Depuis le fameux décret « Alstom », adopté en 2014, puis la loi Pacte de 2019, les investissements étrangers en France sont soumis à une vigilance renforcée. C’est notamment le cas dans les activités dites sensibles (comme la défense ou les infrastructures). L’objectif est de réduire les risques pour la sécurité nationale ou l’ordre public. Cette initiative française a réussi à créer une véritable dynamique au niveau de l’Union européenne (« UE »). En effet, pendant de nombreuses années, l’UE se distinguait comme étant le seul grand bloc économique à ne pas posséder d’outils de contrôle des investissements étrangers. Ainsi, début 2024, la Commission a adopté de nouvelles mesures visant à renforcer la sécurité économique de l’UE, tout en conservant la volonté d’ouverture sur le monde.

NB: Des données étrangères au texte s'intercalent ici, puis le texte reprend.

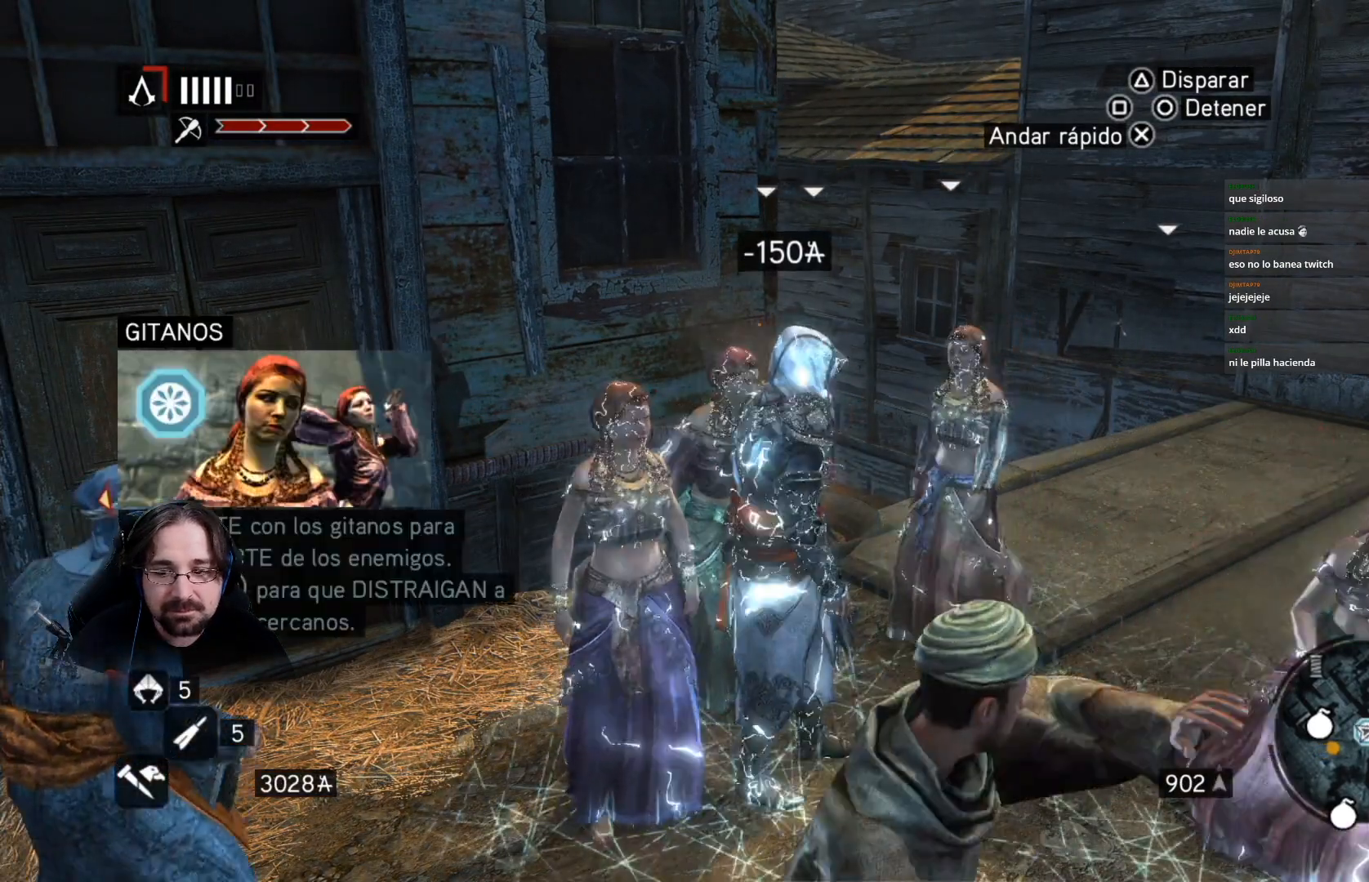
{"buttons": [], "left_stick": "center", "right_stick": "center", "events": []}
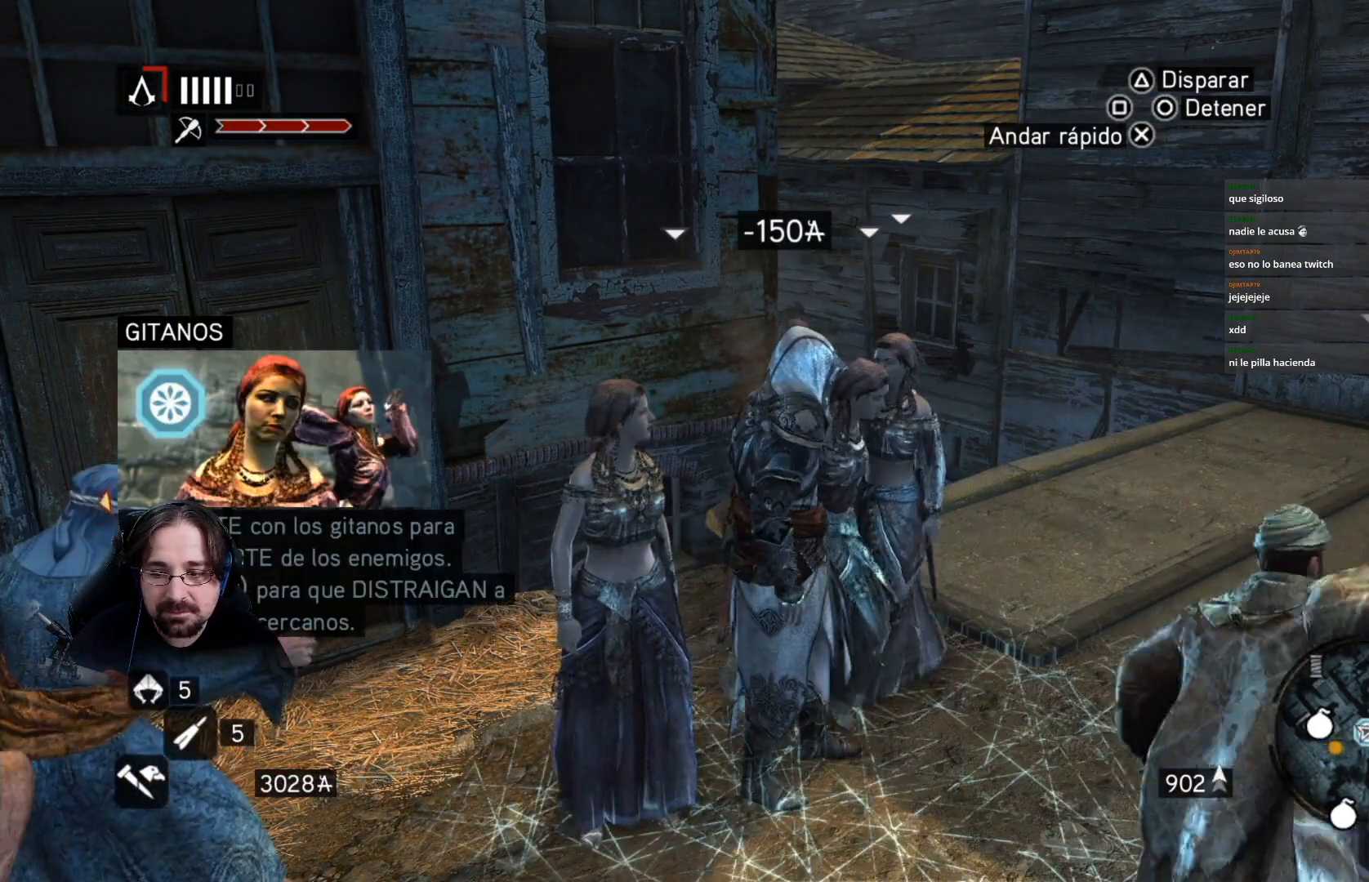
{"buttons": [], "left_stick": "right", "right_stick": "center", "events": [[400, "left_stick", "right"]]}
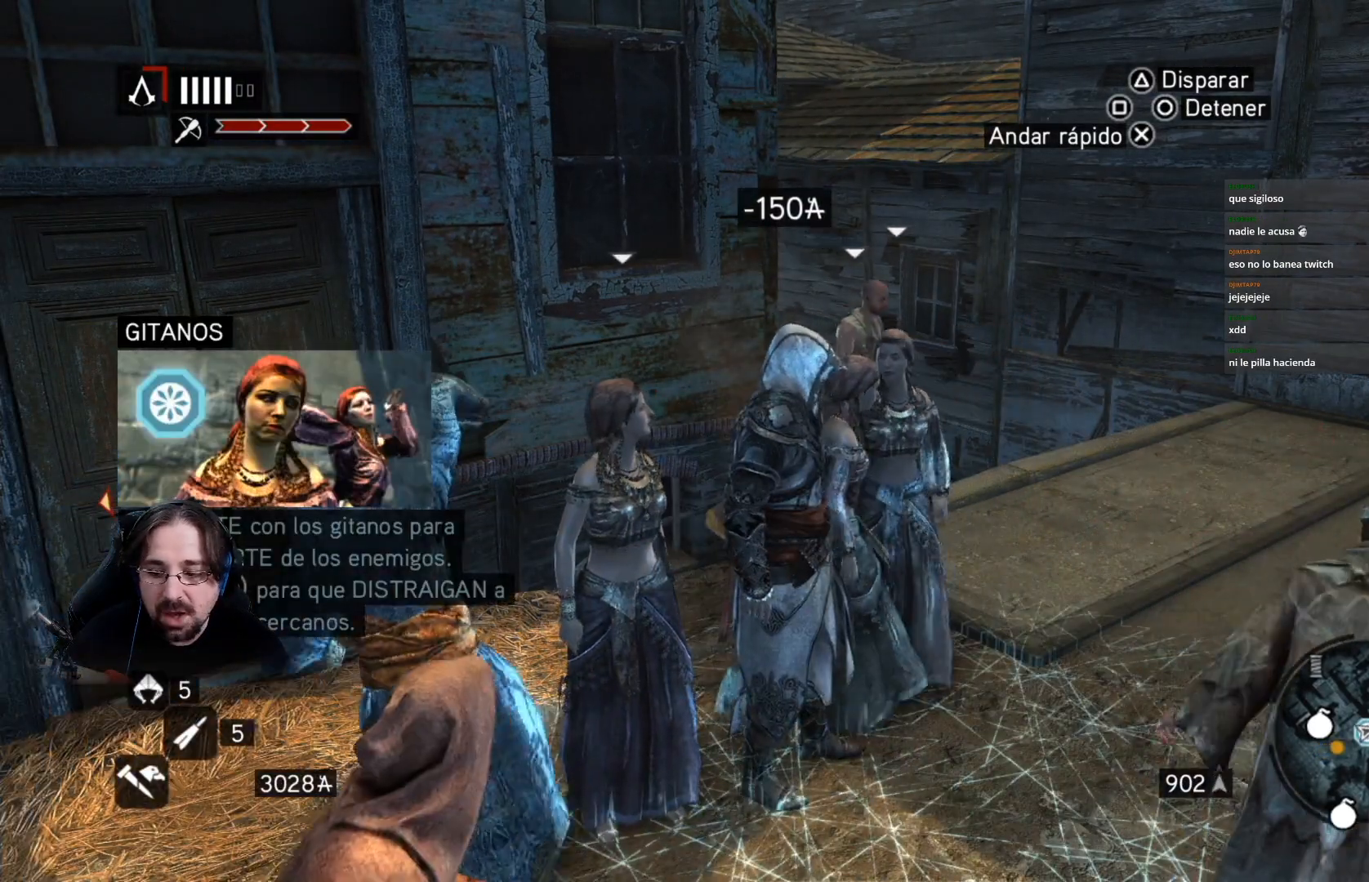
{"buttons": [], "left_stick": "center", "right_stick": "center", "events": [[367, "left_stick", "center"]]}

Il s’agit de fixer des limites adéquates pour les investissements étrangers, avec une vigilance particulière dans certains secteurs stratégiques.
On note que l’UE, comme les États-Unis, a récemment adopté une posture beaucoup plus agressive à l’égard de Pékin. Aux Etats-Unis, les contrôles sont depuis longtemps renforcés et ciblent maintenant explicitement la Chine, à cause de ses pratiques jugées déloyales. Depuis 2019, l’UE a qualifié la Chine de rival systémique, ce qui a pour conséquence d’imposer des règles plus strictes de filtrage des investissements pour les entreprises chinoises investissant dans les pays européens. De manière générale, l’UE s’efforce d’améliorer la cohérence et d’élargir les compétences des états membres, en matière de contrôle des investissements. Les évolutions règlementaires sont significatives dans plusieurs pays européens comme, par exemple, l’Allemagne, historiquement très peu concernée par ce sujet, ou encore l’Italie.
Les entreprises chinoises, mais aussi américaines, qui cherchent à investir dans des secteurs stratégiques en Europe peuvent donc s’attendre à faire l’objet d’une surveillance réglementaire accrue.
Le contrôle des investissements étrangers en France, est exercé par la Direction générale du Trésor. Peu commenté durant la récente période électorale, le dernier rapport de la DGT indique que les 309 dossiers étudiés ont donné lieu à 255 décisions, dont 135 autorisations. Dans l’analyse du dossier, les autorités de contrôle identifient la nationalité de « l’investisseur ultime ». Les investisseurs ultimes des opérations contrôlées en 2023 sont à 67 % hors Union européenne (États-Unis, Royaume-Uni ou encore Canada).
Il apparaît donc que les États-Unis sont en dernier ressort (via différentes sociétés, dont certaines basées au sein de l’UE), le premier pays investisseur en France.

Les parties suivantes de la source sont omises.